Riporto, di seguito, un articolo di Luigi Tivelli, che il sito sito dell'Istituto Bruno Leoni pubblica da "Libertiamo" del 9 aprile 2010"...

Scrive Tivelli: "L’altra faccia del “mal di concorrenza” che affligge il Paese è il grave gap di libertà economica che regolarmente viene registrato nelle classifiche internazionali. L’ultima è contenuta nella ricerca curata dall’Istituto Bruno Leoni e resa nota l’8 aprile. Per l’Italia si tratta di un dato eclatante.

Risultiamo infatti al 27 posto per quella che viene definita “libertà di intrapresa” tra i 25 paesi dell’Unione europea. Rispetto ad un punteggio massimo di 100, l’Italia consegue un misero 35, 16 punti al di sotto della Romania e 23 punti al di sotto della Bulgaria. L’economia italiana è pertanto meno libera di quella dei paesi dell’ex blocco comunista ed è distanziata di 40 posizioni dall’Irlanda, prima in classifica con 74 punti, seguita dalla Danimarca e dal Regno Unito.

Tale pesante gap di libertà di intrapresa ha gravi effetti sulla crescita: tra il 2000 e il 2009 siamo cresciuti sempre di un punto in meno rispetto alla media della U.E. a 27, noi + 0,6 gli altri + 1,6. Fatto 100 il P.I.L. italiano all’inizio del 2000, l’Italia ha chiuso il 2009 con un P.I.L. a 106, l’Europa a 117.
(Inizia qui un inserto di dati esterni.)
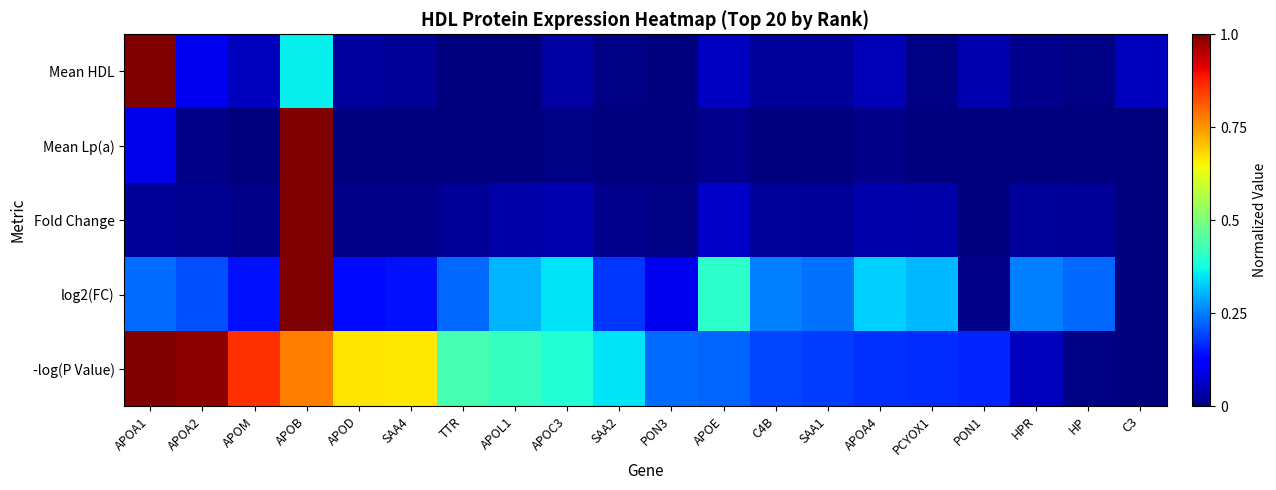

Reading left to right, transcribe all the data shown in this chart.

Mean HDL: APOA1=1.0	APOA2=0.1	APOM=0.1	APOB=0.4	APOD=0.0	SAA4=0.0	TTR=0.0	APOL1=0.0	APOC3=0.0	SAA2=0.0	PON3=0.0	APOE=0.1	C4B=0.0	SAA1=0.0	APOA4=0.0	PCYOX1=0.0	PON1=0.0	HPR=0.0	HP=0.0	C3=0.1
Mean Lp(a): APOA1=0.1	APOA2=0.0	APOM=0.0	APOB=1.0	APOD=0.0	SAA4=0.0	TTR=0.0	APOL1=0.0	APOC3=0.0	SAA2=0.0	PON3=0.0	APOE=0.0	C4B=0.0	SAA1=0.0	APOA4=0.0	PCYOX1=0.0	PON1=0.0	HPR=0.0	HP=0.0	C3=0.0
Fold Change: APOA1=0.0	APOA2=0.0	APOM=0.0	APOB=1.0	APOD=0.0	SAA4=0.0	TTR=0.0	APOL1=0.0	APOC3=0.0	SAA2=0.0	PON3=0.0	APOE=0.1	C4B=0.0	SAA1=0.0	APOA4=0.0	PCYOX1=0.0	PON1=0.0	HPR=0.0	HP=0.0	C3=0.0
log2(FC): APOA1=0.2	APOA2=0.2	APOM=0.1	APOB=1.0	APOD=0.1	SAA4=0.1	TTR=0.2	APOL1=0.3	APOC3=0.3	SAA2=0.2	PON3=0.1	APOE=0.4	C4B=0.3	SAA1=0.2	APOA4=0.3	PCYOX1=0.3	PON1=0.0	HPR=0.3	HP=0.2	C3=0.0
-log(P Value): APOA1=1.0	APOA2=1.0	APOM=0.9	APOB=0.8	APOD=0.7	SAA4=0.7	TTR=0.4	APOL1=0.4	APOC3=0.4	SAA2=0.3	PON3=0.2	APOE=0.2	C4B=0.2	SAA1=0.2	APOA4=0.2	PCYOX1=0.2	PON1=0.2	HPR=0.1	HP=0.0	C3=0.0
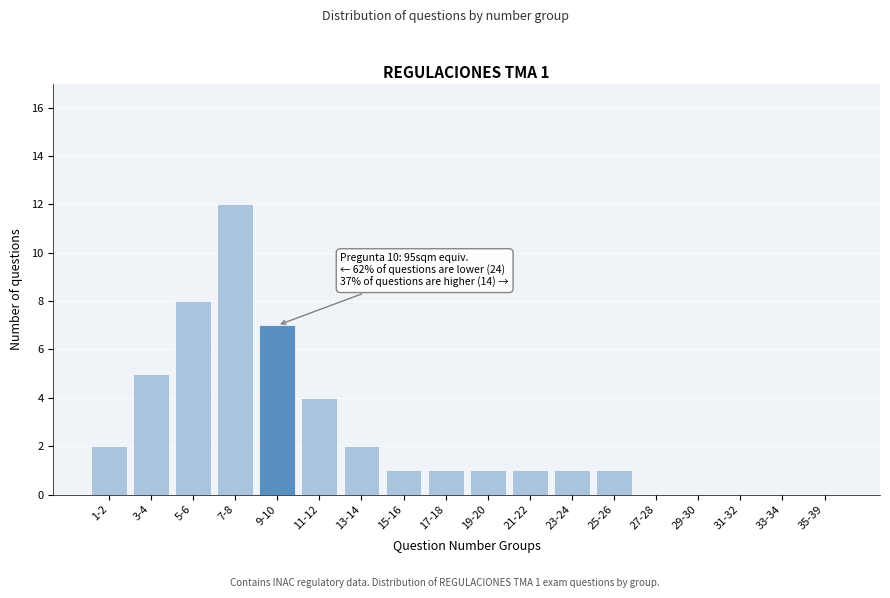

Reading left to right, transcribe all the data shown in this chart.

1-2=2	3-4=5	5-6=8	7-8=12	9-10=7	11-12=4	13-14=2	15-16=1	17-18=1	19-20=1	21-22=1	23-24=1	25-26=1	27-28=0	29-30=0	31-32=0	33-34=0	35-39=0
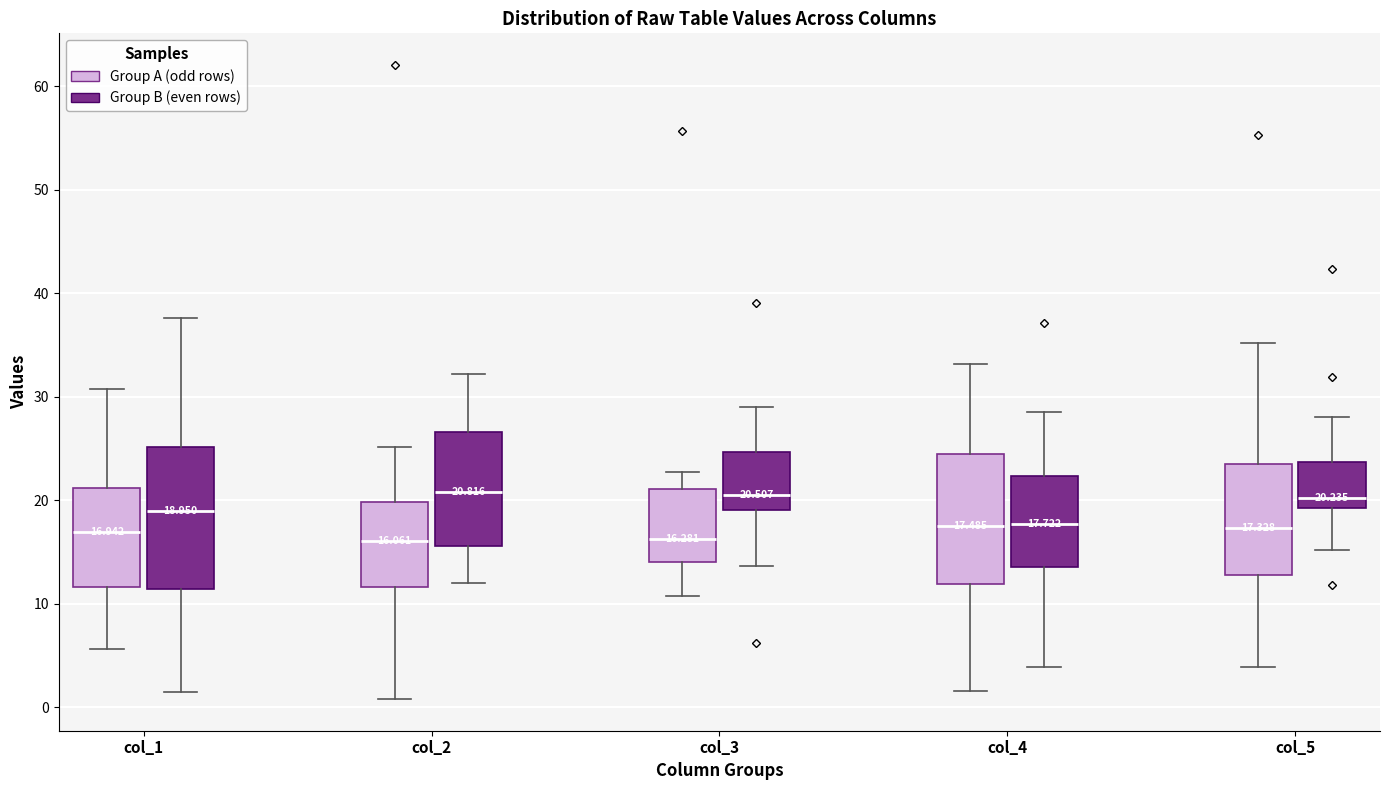

Which box is the tallest, from its lower edge to its upper edge?

col_1 (Group B (even rows))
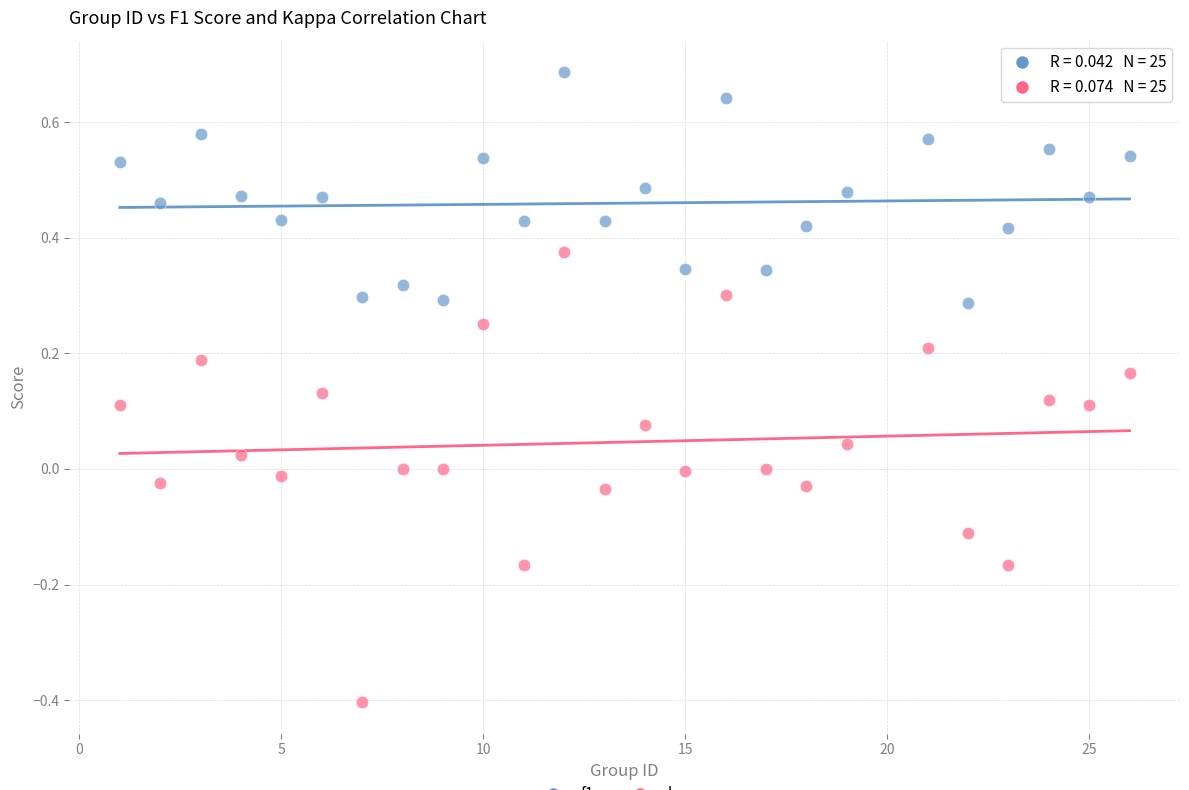

Across all data points, what is the range of X values (max minus min)?

25.0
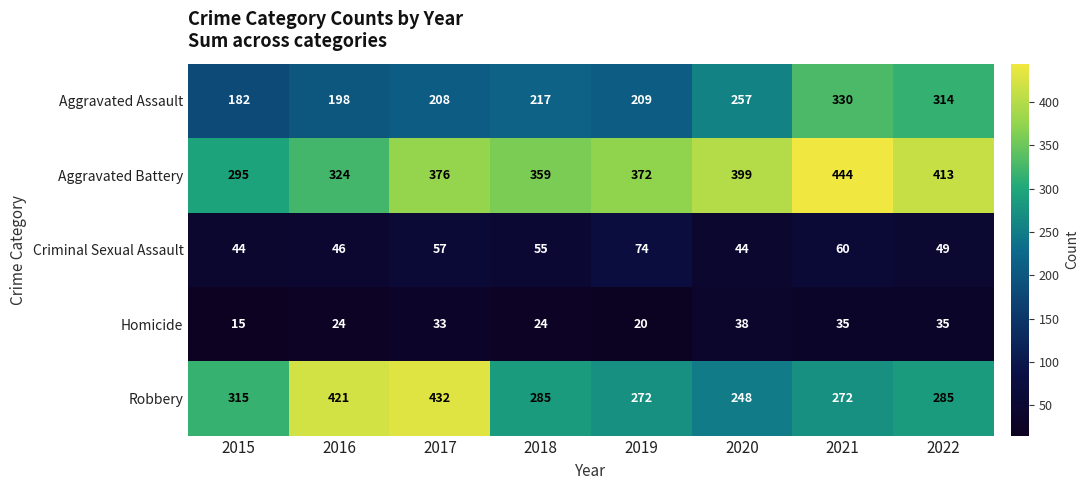

How many series are shown in this chart?

5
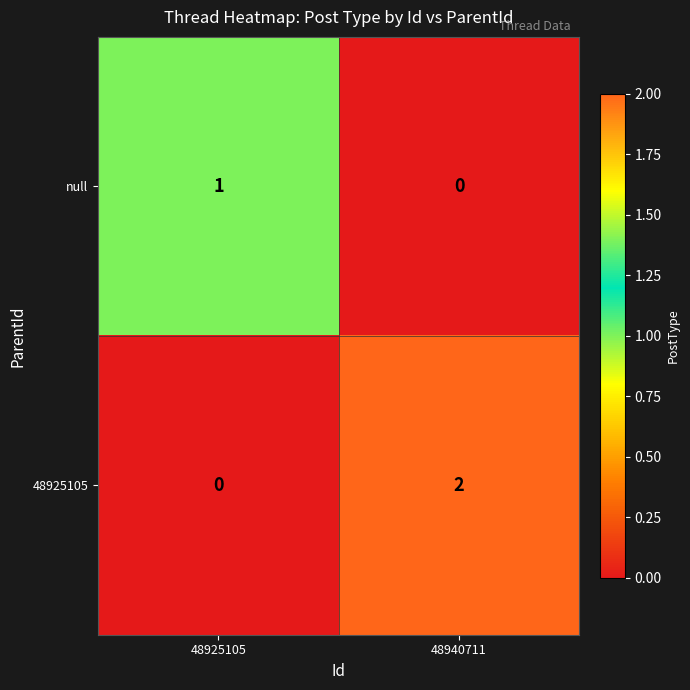

The 48925105 series shows 2 at 48940711. True or false?

True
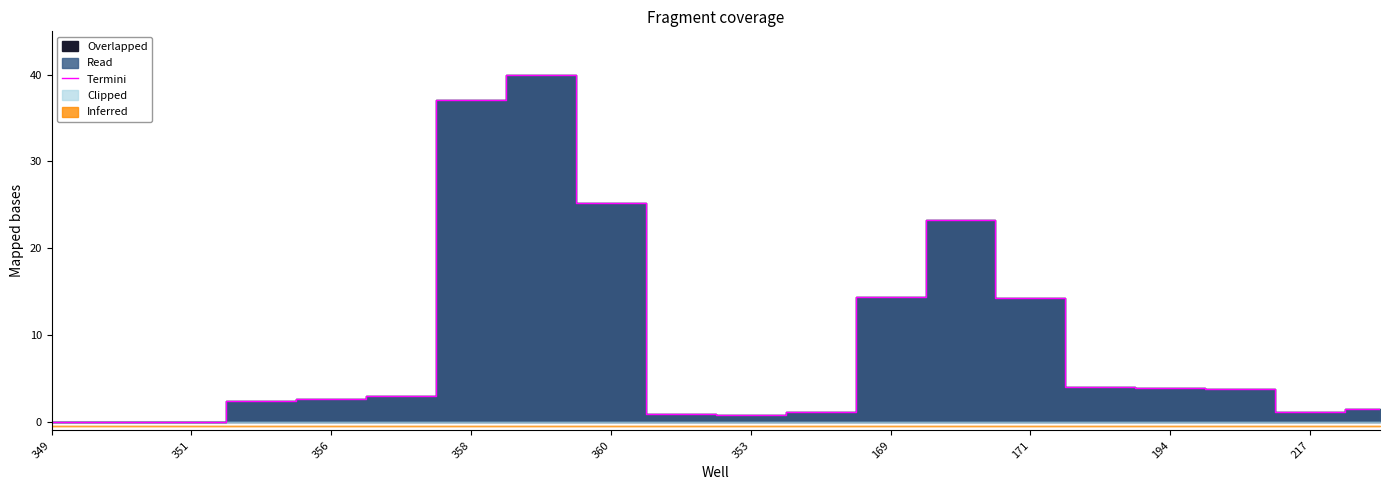

The value of Termini at 360 is 37.1. True or false?

False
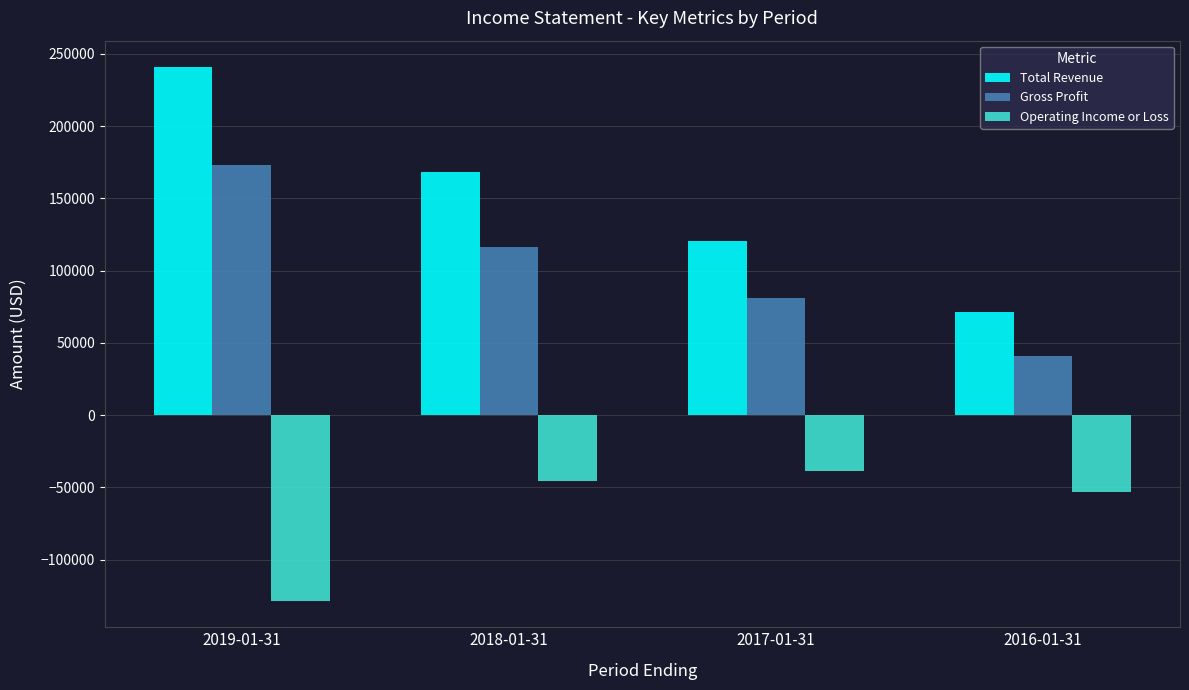

How many groups of bars are there?

4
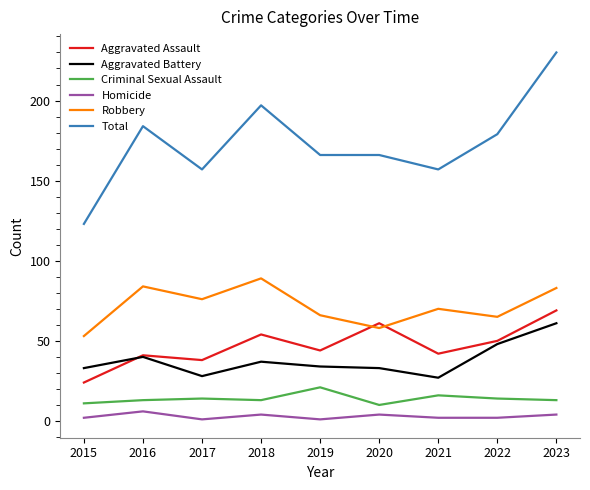

Where does the Aggravated Assault series first go above 44?

2018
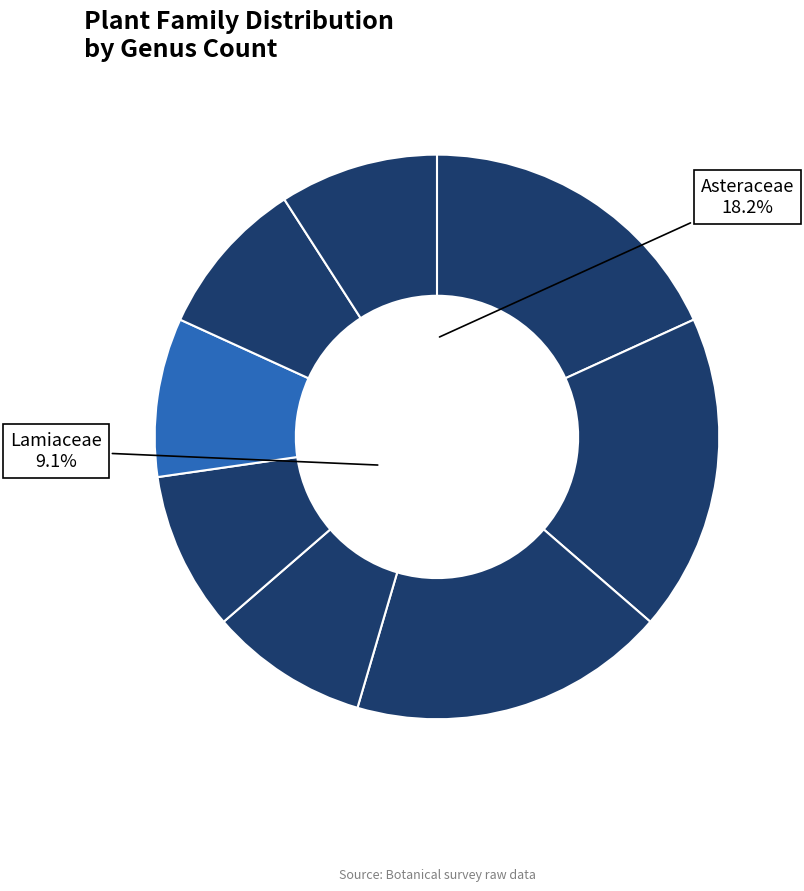

How many segments does this pie chart have?

8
Ma vale la pena allungare lo sguardo ai fattori principali che fungono da fardelli per la libertà economica. Il più pesante è quello della “regolazione”, cioè l’inflazione normativa e il numero enorme di adempimenti burocratici richiesti alle imprese. Il punteggio assegnato per questo fattore al nostro Paese è un misero 18 su 100. Anche il sistema fiscale ci trascina verso il basso nella graduatoria, con un punteggio di 31, così come il  grado di ospitalità per le imprese, che raggiunge uno score di 37. L’unico fattore che contribuisce a tenere meno basso il punteggio di sintesi è il mercato del lavoro, che consegue uno score di 48.

Siamo pertanto il Paese meno libero d’Europa, pur essendo guidato da una classe politica in cui quasi tutti si dicono liberali, e con un Presidente del Consiglio che, da sempre, promette la “rivoluzione liberale”. Ad incidere non poco in questo senso è la pressione fiscale: l’aliquota marginale sul reddito di impresa è del 33 per cento, contro una media europea del 23,5. Per gli individui l’aliquota massima è del 43 per cento, a fronte del 35,7 per cento medio nella Unione europea.

In sintesi, dalla ricerca emerge quella che dovrebbe essere l’agenda per il Governo e per il Parlamento da qui ai prossimi anni, ma purtroppo sembra che secondo la classe politica le priorità siano ben altre".